Data extracted from a collection –
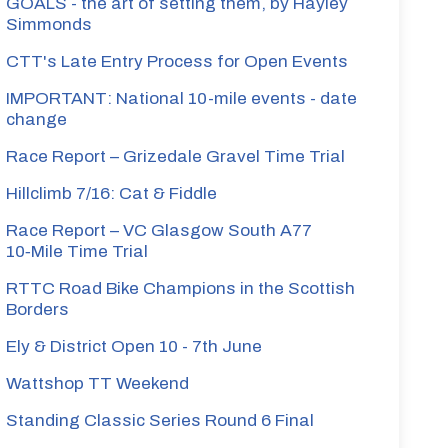
GOALS - the art of setting them, by Hayley
Simmonds
CTT's Late Entry Process for Open Events
IMPORTANT: National 10-mile events - date
change
Race Report – Grizedale Gravel Time Trial
Hillclimb 7/16: Cat & Fiddle
Race Report – VC Glasgow South A77
10‑Mile Time Trial
RTTC Road Bike Champions in the Scottish
Borders
Ely & District Open 10 - 7th June
Wattshop TT Weekend
Standing Classic Series Round 6 Final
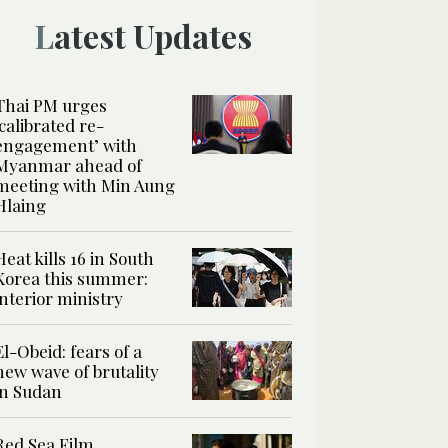
Latest Updates
Thai PM urges
‘calibrated re-
engagement’ with
Myanmar ahead of
meeting with Min Aung
Hlaing
Heat kills 16 in South
Korea this summer:
interior ministry
El-Obeid: fears of a
new wave of brutality
in Sudan
Red Sea Film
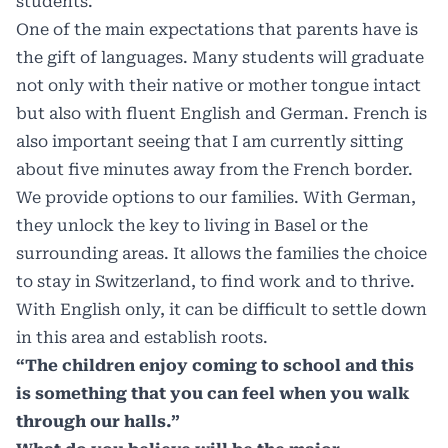
students.
One of the main expectations that parents have is
the gift of languages. Many students will graduate
not only with their native or mother tongue intact
but also with fluent English and German. French is
also important seeing that I am currently sitting
about five minutes away from the French border.
We provide options to our families. With German,
they unlock the key to living in Basel or the
surrounding areas. It allows the families the choice
to stay in Switzerland, to find work and to thrive.
With English only, it can be difficult to settle down
in this area and establish roots.
“The children enjoy coming to school and this
is something that you can feel when you walk
through our halls.”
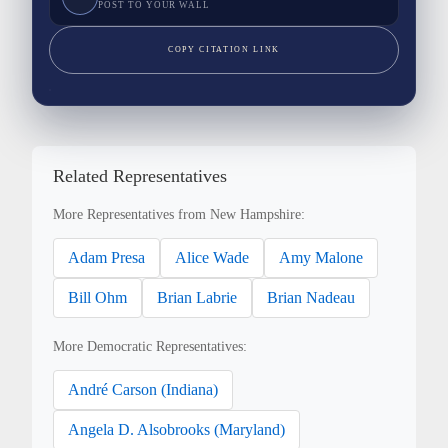
POST TO YOUR WALL
COPY CITATION LINK
Related Representatives
More Representatives from New Hampshire:
Adam Presa
Alice Wade
Amy Malone
Bill Ohm
Brian Labrie
Brian Nadeau
More Democratic Representatives:
André Carson (Indiana)
Angela D. Alsobrooks (Maryland)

WHAT IS EXPECTED –
Where does the string "Open" appear in the records above? Return every line that holds it.

RESPONSE AREA –
CTT's Late Entry Process for Open Events
Ely & District Open 10 - 7th June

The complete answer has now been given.